=== Assignment ===
Exactly the lines from the one holding "333 18 4703" through the final line of the data are wanted, copied as written.

Data shown Block Start

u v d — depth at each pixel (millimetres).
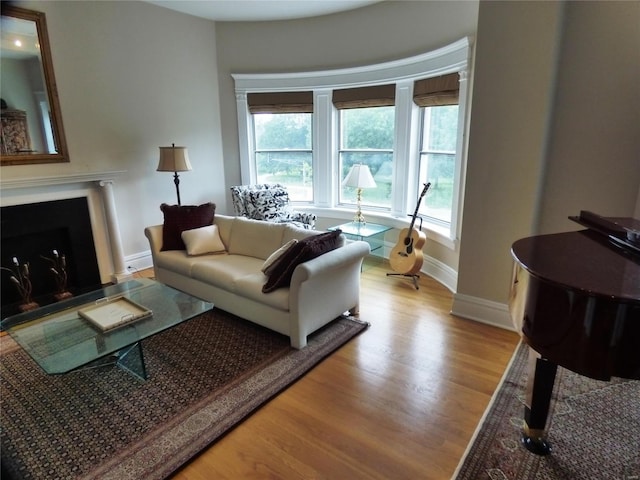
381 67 4477
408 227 4199
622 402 2238
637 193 2766
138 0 4234
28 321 2592
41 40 3551
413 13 4078
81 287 4070
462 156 3621
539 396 1846
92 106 4004
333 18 4703
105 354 2166
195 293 3557
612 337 1389
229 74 5195
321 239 2883
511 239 2977
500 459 1858
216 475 1790
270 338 2982
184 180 5043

Data shown Block End

=== Answer to this exercise ===
333 18 4703
105 354 2166
195 293 3557
612 337 1389
229 74 5195
321 239 2883
511 239 2977
500 459 1858
216 475 1790
270 338 2982
184 180 5043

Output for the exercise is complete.